Badan Nasional Penanggulangan Bencana (BNPB) mencatat jumlah korban akibat gempa 7 skala Richter (SR) dan gempa susulan di Lombok, Nusa Tenggara Barat, terus bertambah menjadi 321 jiwa. Jumlah ini akan bertambah lagi karena masih ada korban yang belum diverifikasi.

Jumlah korban terbanyak berasal dari Kabupaten Lombok Utara, yaitu mencapai 273 orang, kemudian Kabupaten Lombok Barat sebanyak 26 orang, Kabupaten Lombok Timur ada 11 orang, Kota Mataram sebanyak tujuh orang, Kabupaten Lombok Tengah terdapat dua orang, dan Kota Denpasar sebanyak dua orang.

Selain itu, jumlah pengungsi akibat gempa mencapai 270.168 orang yang tersebar di ribuan titik. Jumlah pengungsi juga diperkirakan terus bertambah karena belum semua terdata dengan baik. Di beberapa tempat juga dilaporkan masih terdapat pengungsi yang belum menerima bantuan terutama, di Kecamatan Gangga, Kayangan, dan Pemenang yang berada di bukit-bukit dan desa terpencil.

Tak cuma itu, ratusan rumah dan bangunan juga banyak yang runtuh sehingga banyak penduduk tak punya tempat tinggal. Lebih dari itu, rakyat Lombok dan sekitarnya kian menderita karena keterbatasan makanan, air, hingga trauma bakal terjadi gempa lagi. Runyamnya lagi, Anggaran Pendapatan dan Belanja Daerah NTB hingga Jumat (10/8) kian tergerus sehingga bakal kesulitan membiayai korban gempa.

Padahal, APBD NTB sangat kecil dan defisit sehingga tak bisa melakukan sendirian di tengah keterbatasan yang dimiliki daerah. Penderitaan rakyat Lombok jangan dibiarkan lama.

Toh, Undang-Undang (UU) Nomor 24 Tahun 2007 tentang Penanggulangan Bencana, dalam Pasal 1, di antaranya menyebutkan bahwa bencana adalah peristiwa atau rangkaian peristiwa yang mengancam dan mengganggu kehidupan dan penghidupan masyarakat yang disebabkan, baik oleh faktor alam dan/atau faktor nonalam maupun faktor manusia sehingga mengakibatkan timbulnya korban jiwa manusia, kerusakan lingkungan, kerugian harta benda, dan dampak psikologis.

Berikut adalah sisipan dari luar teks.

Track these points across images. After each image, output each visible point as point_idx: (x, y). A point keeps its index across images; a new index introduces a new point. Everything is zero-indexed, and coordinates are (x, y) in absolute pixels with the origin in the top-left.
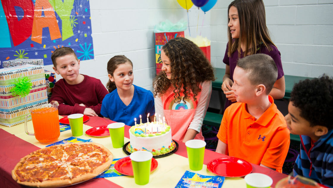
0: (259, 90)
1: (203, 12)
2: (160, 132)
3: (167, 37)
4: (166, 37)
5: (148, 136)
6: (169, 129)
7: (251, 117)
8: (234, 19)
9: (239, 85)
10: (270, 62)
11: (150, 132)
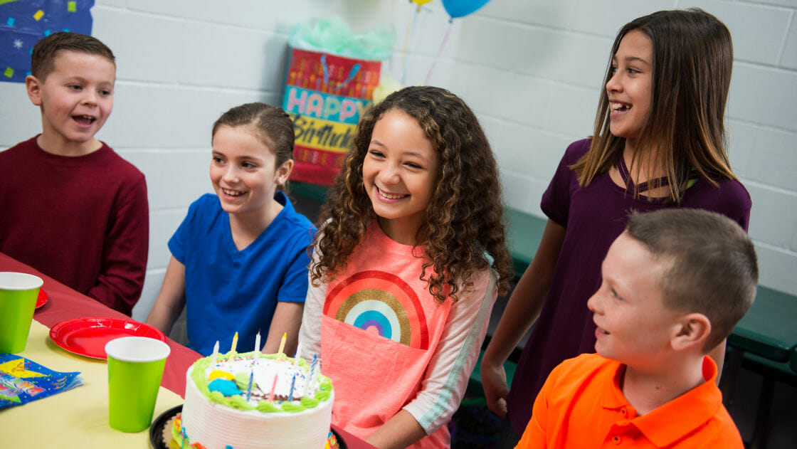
0: (686, 332)
1: (447, 17)
2: (299, 399)
3: (329, 69)
4: (324, 68)
5: (257, 408)
6: (329, 388)
7: (625, 406)
8: (630, 70)
9: (621, 299)
10: (742, 246)
11: (261, 394)
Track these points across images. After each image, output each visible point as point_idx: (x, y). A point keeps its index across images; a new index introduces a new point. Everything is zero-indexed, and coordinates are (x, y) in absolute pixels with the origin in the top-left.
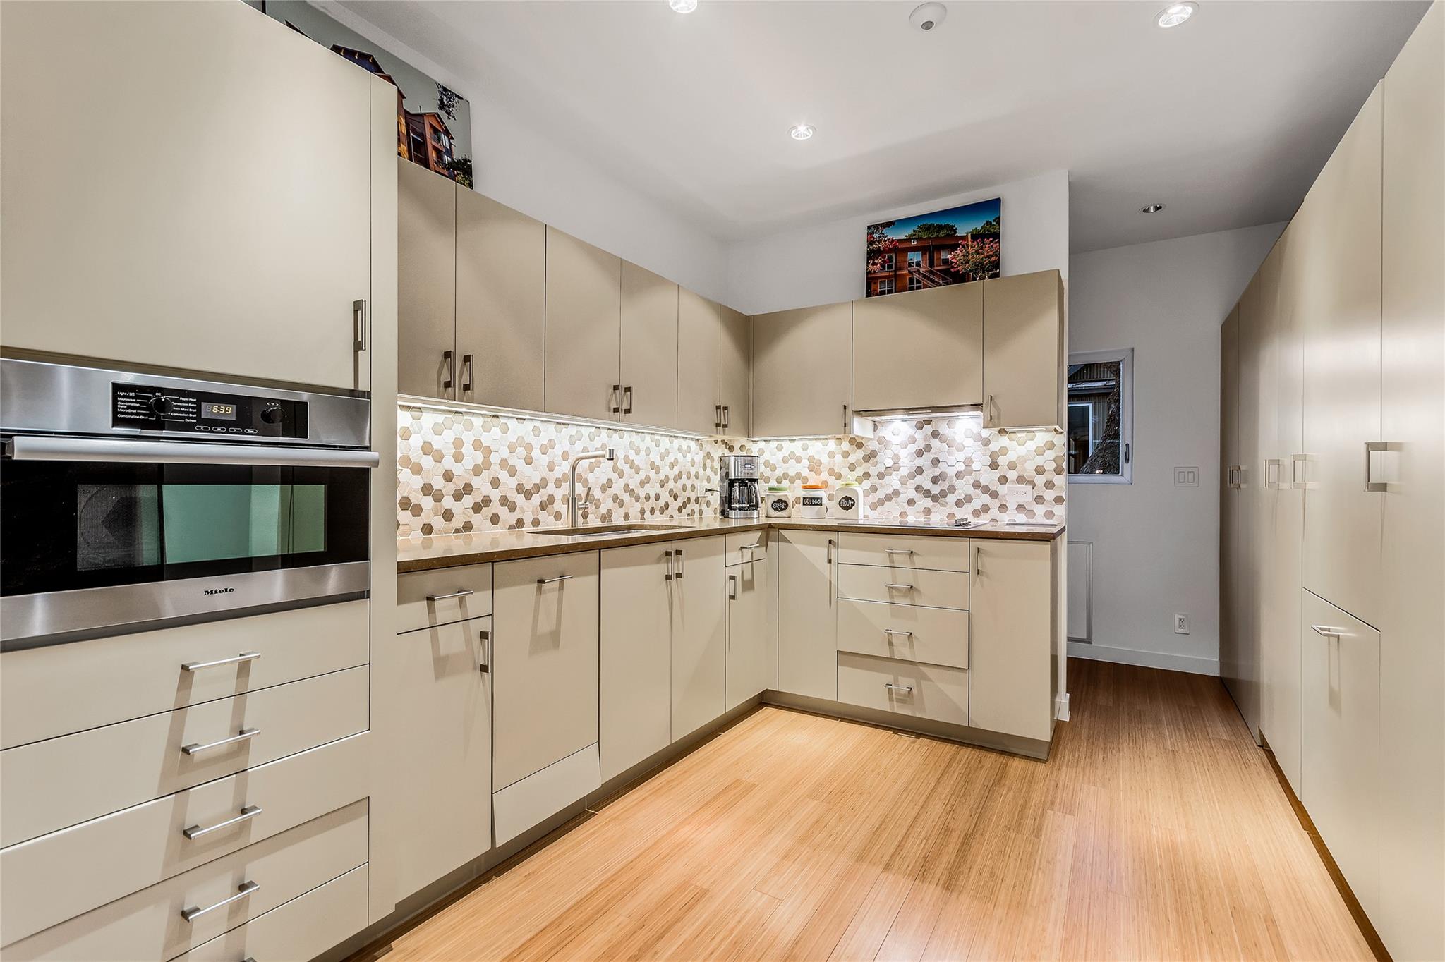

Selanjutnya, bencana alam adalah bencana yang diakibatkan peristiwa atau serangkaian peristiwa yang disebabkan oleh alam antara lain, gempa bumi, tsunami, gunung meletus, banjir, kekeringan, angin topan, dan tanah longsor. Pasal 7 menyebutkan wewenang pemerintah dalam penyelenggaraan penanggulangan bencana, di antaranya penetapan status dan tingkatan bencana nasional dan daerah.

Penetapan status dan tingkat bencana nasional dan daerah sebagaimana dimaksud pada Ayat (1) huruf c memuat indikator yang meliputi jumlah korban, kerugian harta benda, kerusakan prasarana dan sarana, cakupan luas wilayah yang terkena bencana, dan dampak sosial ekonomi yang ditimbulkan.

Berdasarkan itu, selayaknya pemerintah bertindak cepat memberikan kemudahan bantuan, entah itu berupa material maupun pendanaan. Alangkan bijaknya pula jika pemerintah menetapkan gempa Lombok sebagai bencana nasional. Betapa tidak, jika bencana gempa Lombok menjadi bencana nasional, semua volunteer dan pihak luar yang akan membantu NTB akan bisa masuk.

Terpenting adalah dibutuhkan langkah cepat dalam menangani gempa yang terjadi di daerah Lombok. Pemerintah memang tak ingin gegabah dalam menetapkan status bencana nasional. Pemerintah juga sebenarnya mampu menangani dan mengatasi dampak gempa Lombok, termasuk melakukan pembangunan kembali rumahrumah yang rusak.

Ya, kita berharap pemerintah bertindak cepat. Kita juga tidak mau membiarkan rakyat Lombok menderita. Apa yang mereka rasakan adalah perasaan kita bersama. Itulah sebab, kemudahan birokrasi penanganan bencana mencerminkan kepedulian kita pada penderitaan para korban. Semoga bencana gempa Lombok membuat tali persaudaraan kita semakin erat.